Written exercise -
In the records below, write out verbatim every line from the one containing "phylum: Basidiomycota" through the one containing "family: Plantaginaceae", including both of those lines.

Rows -
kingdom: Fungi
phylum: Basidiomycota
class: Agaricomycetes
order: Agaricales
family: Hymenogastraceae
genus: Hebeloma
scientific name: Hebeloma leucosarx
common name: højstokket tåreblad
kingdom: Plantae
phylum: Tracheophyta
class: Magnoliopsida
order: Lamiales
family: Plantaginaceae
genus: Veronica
...
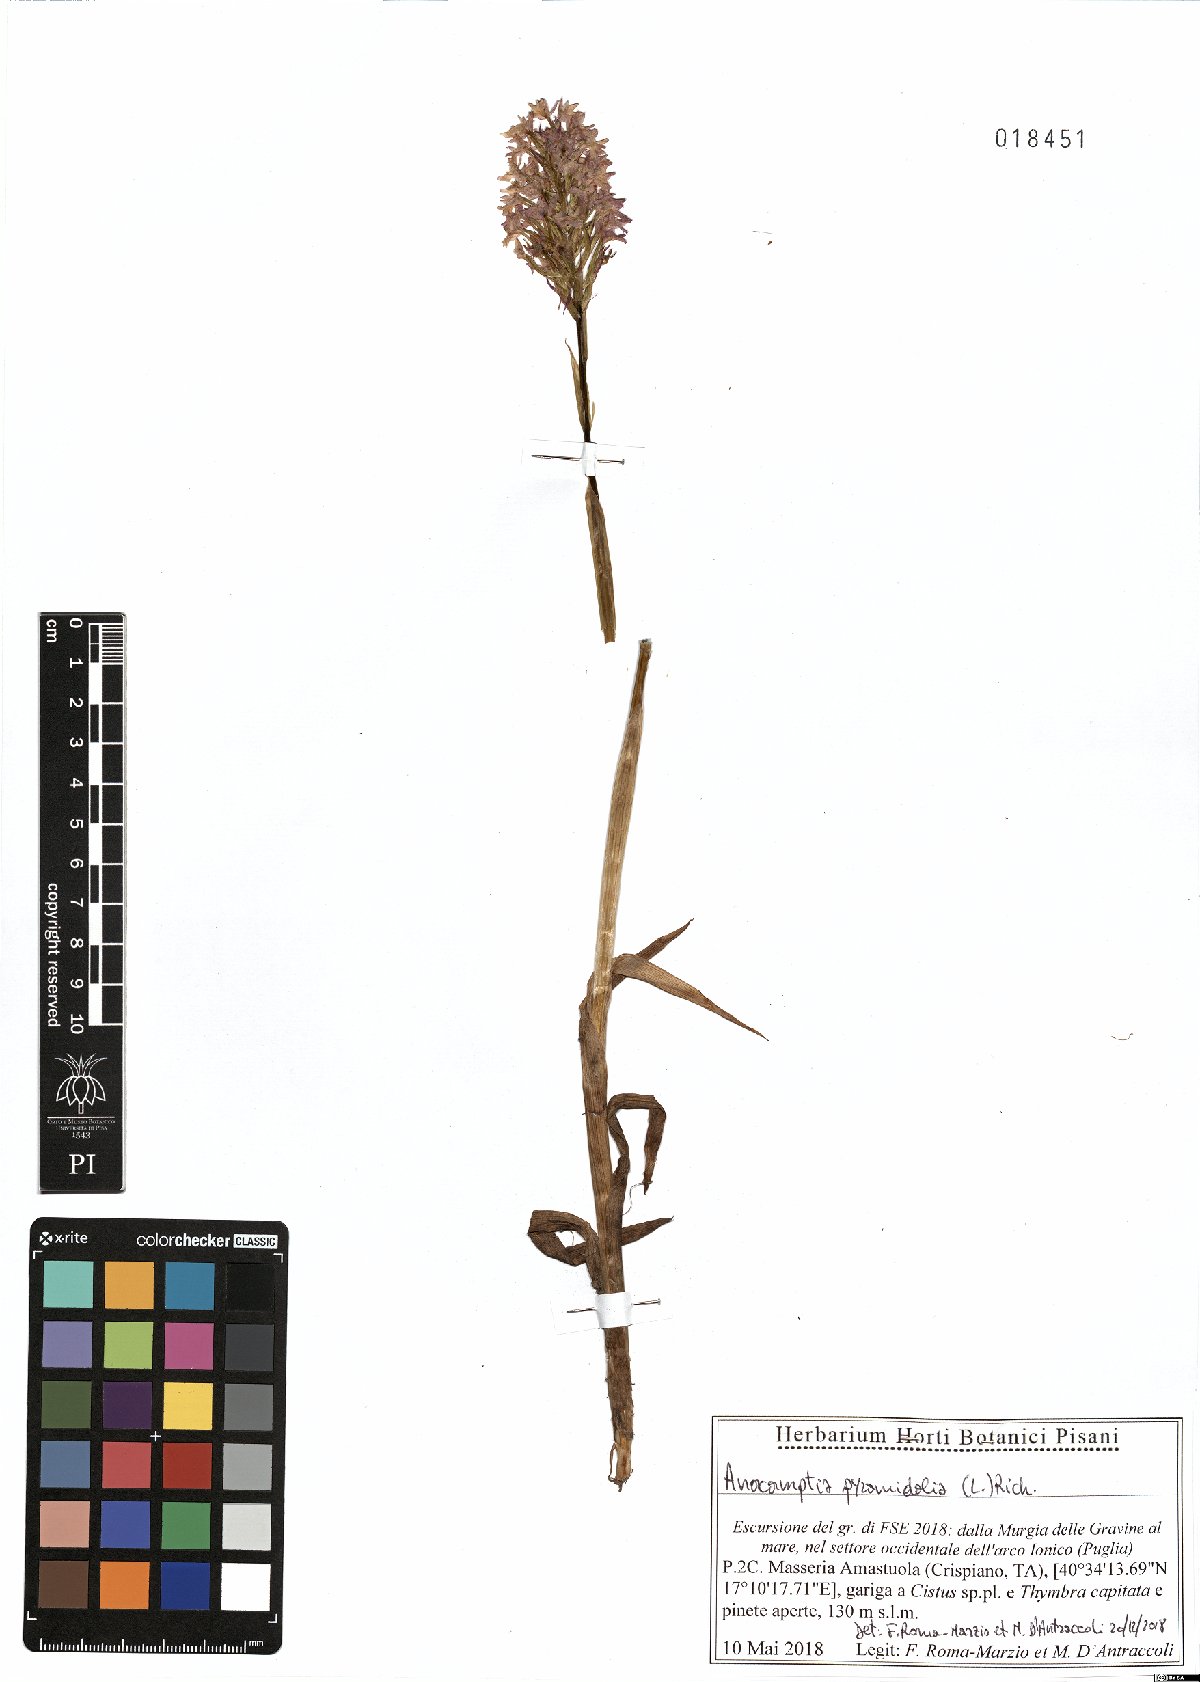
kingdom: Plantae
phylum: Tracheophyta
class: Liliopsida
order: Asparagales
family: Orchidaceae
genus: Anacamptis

Solution for this problem -
phylum: Basidiomycota
class: Agaricomycetes
order: Agaricales
family: Hymenogastraceae
genus: Hebeloma
scientific name: Hebeloma leucosarx
common name: højstokket tåreblad
kingdom: Plantae
phylum: Tracheophyta
class: Magnoliopsida
order: Lamiales
family: Plantaginaceae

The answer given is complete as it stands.